Знаете, иногда такое бывает: вдруг внезапно потрясающе остро, просто до боли начинаешь вдруг видеть красоту мира.
Останавливаешься, как вкопанный, посередине моста, и потрясенно смотришь на блик заходящего солнца на колокольне Никольского, и на парк, и на собор, и на всю площадь, и выглядывающий Троицкий, на все вот это вместе, и понимаешь, что вот никогда-никогда в жизни ничего прекраснее, идеальнее, мощнее не видел, хотя ходишь тут едва ли не каждый день, все как будто вымыли дочиста, даже воздух, сравняли углы, добавили четкости и углубили цвета, и все настолько невозможно прекрасно, что ноет где-то в солнечном сплетении, и можно только стоять здесь целую вечность, потому что все остальное перед этой сверх-красотой совершенно глупо и неважно, она парит над всем, она поглощает все и не помещается в твоем сердце, оттого так ноет под ребрами.

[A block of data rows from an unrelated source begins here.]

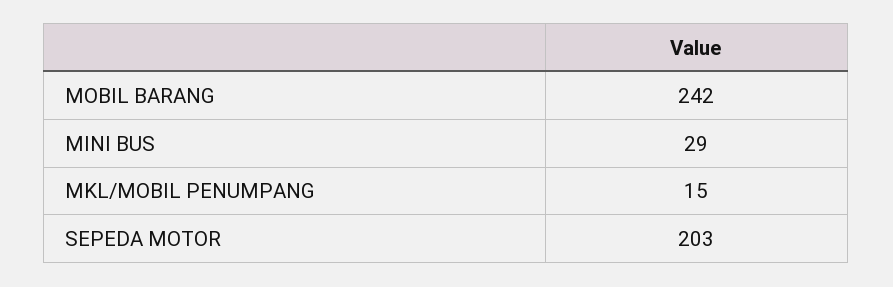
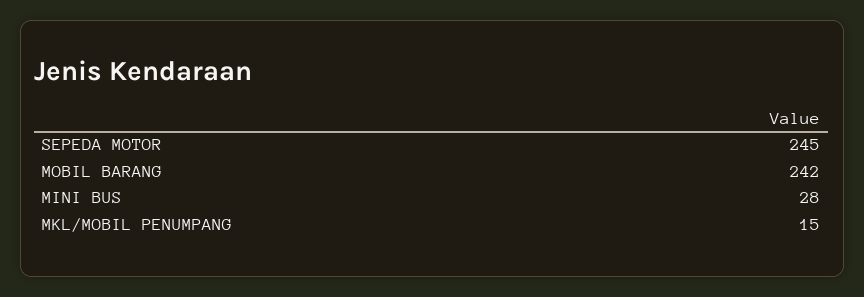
  {
    "MOBIL BARANG": 242,
-   "MINI BUS": 29,
+   "MINI BUS": 28,
    "MKL/MOBIL PENUMPANG": 15,
-   "SEPEDA MOTOR": 203
+   "SEPEDA MOTOR": 245
  }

И едешь дальше, и теми же глазами видишь Театральную, вид на Исаакий, и везде останавливаешься и просто не в силах двигаться дальше, можно только пойти и умереть, потому что так невозможно прекрасен этот мир, тебе дорогу перелетают чайки и снова с потрясающей ясностью понимаешь, что любишь этот благословенный город больше жизни.
Если бы можно было видеть так всегда, я бы сошла с ума. И это не фигура речи. Нельзя когда так... Слишком.